Что сделать A: Верните без единого изменения только строки записей: от самого начала записей до строки с «Approximately how many», обе границы включительно.

Фрагмент текста:
**********
Читаем Феноменология текста: Игра и репрессия полностью

«Голубой период де Домье-Смита» сводит воедино темы и мотивы, разработанные в предыдущих рассказах. Главный герой и повествователь — начинающий, но, по всей видимости, талантливый и осознающий свой талант художник. Он остро ощущает собственное одиночество и необходимость существования в мире тотального отчуждения. Заглавие рассказа как нельзя лучше передает это настроение. Здесь очевидна отсылка к «голубому периоду» творчества Пабло Пикассо, имя которого не раз упоминается в рассказе: читатель, хотя бы отдаленно знакомый с европейской живописью, наверняка вспомнит отчужденные, одинокие фигуры на грустных картинах Пикассо «голубого периода». Одиночество, переживаемое де Домье-Смитом, абсолютно невротическое, оказывается следствием нарочито и карикатурно эксплицированного Сэлинджером эдипова комплекса: молодой человек любил свою мать и ненавидел отчима, судя по всему, милейшего человека. Этот мотив будет неоднократно повторяться в рассказе, и читатель с легкостью может его обнаружить в ряде эпизодов и некоторых образах. Де Домье-Смит всеми силами старается преодолеть свою оторванность от людей и исправить мир искусством, силой своего творческого «я». При этом герой предельно нарциссичен (он рисует исключительно автопортреты), и его стремление есть попросту эгоистическое желание подчинить мир себе, навязать ему свое «я».

Он становится преподавателем в заочной школе искусств, что отвечает его цели исправить мир и себя. Однако никаких изменений не происходит до тех пор, пока де Домье-Смит не получает письма от монахини Ирмы с рисунками, которые он находит талантливыми. На его эмоциональное письмо с предложением помощи следует холодный отказ отца-настоятеля продолжать сотрудничество с заочной школой искусств. Герой расстроен, ибо ему показалось, что в Ирме он нашел родственную душу, которой можно помочь, и начинает строить планы дальнейшего общения с ней. Де Домье-Смита останавливает внезапное мистическое озарение, которое он переживает, стоя возле витрины ортопедической мастерской. Он ощущает отсутствие пространственно-временных границ и на мгновение выходит за пределы своего «я». Вряд ли стоит отождествлять видение героя с дзенским «сатори», как это делают некоторые исследователи Сэлинджера. Де Домье-Смит не переживает «пробуждения», ибо для этого требуются усилия, связанные с практикой медитации, которых он вовсе не прилагает. Озарение приходит к нему неожиданно, помимо его воли. И все же, пережив ощущение относительности, условности своего «я», де Домье-Смит отказывается от намерения навязывать миру свою волю и учить Ирму. Он делает шаг к отрешенности от мира. Последние впечатления, которыми герой с нами делится, демонстрируют его превращение из невротичного романтика в бесстрастного созерцателя.
**********
Сохранённые записи данных:

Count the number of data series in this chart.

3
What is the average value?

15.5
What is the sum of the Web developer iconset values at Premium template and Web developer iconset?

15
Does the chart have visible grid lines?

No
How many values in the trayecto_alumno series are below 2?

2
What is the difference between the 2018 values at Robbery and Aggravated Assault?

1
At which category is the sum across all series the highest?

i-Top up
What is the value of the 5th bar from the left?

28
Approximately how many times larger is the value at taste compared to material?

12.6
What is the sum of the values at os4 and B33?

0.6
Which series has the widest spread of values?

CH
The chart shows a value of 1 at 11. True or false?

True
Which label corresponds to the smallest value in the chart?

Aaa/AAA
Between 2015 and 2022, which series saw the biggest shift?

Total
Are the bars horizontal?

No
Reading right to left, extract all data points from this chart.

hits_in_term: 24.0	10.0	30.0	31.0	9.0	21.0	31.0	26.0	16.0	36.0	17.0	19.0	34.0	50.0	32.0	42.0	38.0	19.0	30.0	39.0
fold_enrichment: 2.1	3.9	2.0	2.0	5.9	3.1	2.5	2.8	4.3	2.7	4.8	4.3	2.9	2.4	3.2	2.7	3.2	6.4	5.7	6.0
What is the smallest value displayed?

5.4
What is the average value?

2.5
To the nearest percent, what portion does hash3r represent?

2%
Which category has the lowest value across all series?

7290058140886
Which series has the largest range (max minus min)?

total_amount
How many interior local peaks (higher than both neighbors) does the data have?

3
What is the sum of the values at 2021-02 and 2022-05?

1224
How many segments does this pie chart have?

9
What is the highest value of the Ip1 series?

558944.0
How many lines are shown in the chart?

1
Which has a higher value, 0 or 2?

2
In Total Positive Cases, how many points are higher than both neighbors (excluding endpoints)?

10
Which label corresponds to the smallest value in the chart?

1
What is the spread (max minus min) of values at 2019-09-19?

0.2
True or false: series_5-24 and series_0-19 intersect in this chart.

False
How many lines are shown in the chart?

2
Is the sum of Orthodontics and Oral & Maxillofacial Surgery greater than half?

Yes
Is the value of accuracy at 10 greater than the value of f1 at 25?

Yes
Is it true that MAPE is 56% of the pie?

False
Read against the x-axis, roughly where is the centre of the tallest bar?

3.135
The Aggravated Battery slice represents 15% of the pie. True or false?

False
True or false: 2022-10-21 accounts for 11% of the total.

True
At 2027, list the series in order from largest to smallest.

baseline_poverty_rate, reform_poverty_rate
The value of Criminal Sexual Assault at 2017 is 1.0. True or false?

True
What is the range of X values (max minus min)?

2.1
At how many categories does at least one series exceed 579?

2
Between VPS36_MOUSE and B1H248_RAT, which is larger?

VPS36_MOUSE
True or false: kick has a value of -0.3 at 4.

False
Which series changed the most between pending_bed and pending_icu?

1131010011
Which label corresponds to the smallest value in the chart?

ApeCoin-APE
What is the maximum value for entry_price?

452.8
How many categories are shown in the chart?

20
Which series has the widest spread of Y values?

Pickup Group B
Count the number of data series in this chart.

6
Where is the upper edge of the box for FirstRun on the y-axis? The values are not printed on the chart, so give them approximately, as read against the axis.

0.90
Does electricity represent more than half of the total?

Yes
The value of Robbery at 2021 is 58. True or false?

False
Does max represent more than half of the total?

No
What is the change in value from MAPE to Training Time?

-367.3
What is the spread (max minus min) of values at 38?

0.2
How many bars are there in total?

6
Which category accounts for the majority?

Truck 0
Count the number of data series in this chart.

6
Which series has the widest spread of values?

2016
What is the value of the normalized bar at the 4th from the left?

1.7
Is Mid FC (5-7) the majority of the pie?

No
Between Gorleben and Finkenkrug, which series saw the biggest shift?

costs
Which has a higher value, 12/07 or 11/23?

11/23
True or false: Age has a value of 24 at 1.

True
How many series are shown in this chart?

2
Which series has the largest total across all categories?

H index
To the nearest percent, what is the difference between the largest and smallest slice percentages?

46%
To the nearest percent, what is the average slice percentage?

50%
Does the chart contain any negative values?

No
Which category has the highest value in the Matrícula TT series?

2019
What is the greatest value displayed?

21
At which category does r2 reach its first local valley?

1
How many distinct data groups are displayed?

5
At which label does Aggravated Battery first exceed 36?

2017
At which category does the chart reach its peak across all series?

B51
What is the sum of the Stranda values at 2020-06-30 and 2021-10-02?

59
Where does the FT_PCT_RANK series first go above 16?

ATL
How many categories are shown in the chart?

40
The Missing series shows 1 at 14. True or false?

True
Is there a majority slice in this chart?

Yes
**********
Что сделать B: Где, согласно тексту о рассказе «Голубой период де Домье-Смита», стоял герой, когда пережил внезапное мистическое озарение?

Ответ A:
Count the number of data series in this chart.

3
What is the average value?

15.5
What is the sum of the Web developer iconset values at Premium template and Web developer iconset?

15
Does the chart have visible grid lines?

No
How many values in the trayecto_alumno series are below 2?

2
What is the difference between the 2018 values at Robbery and Aggravated Assault?

1
At which category is the sum across all series the highest?

i-Top up
What is the value of the 5th bar from the left?

28
Approximately how many times larger is the value at taste compared to material?

Ответ B: Возле витрины ортопедической мастерской.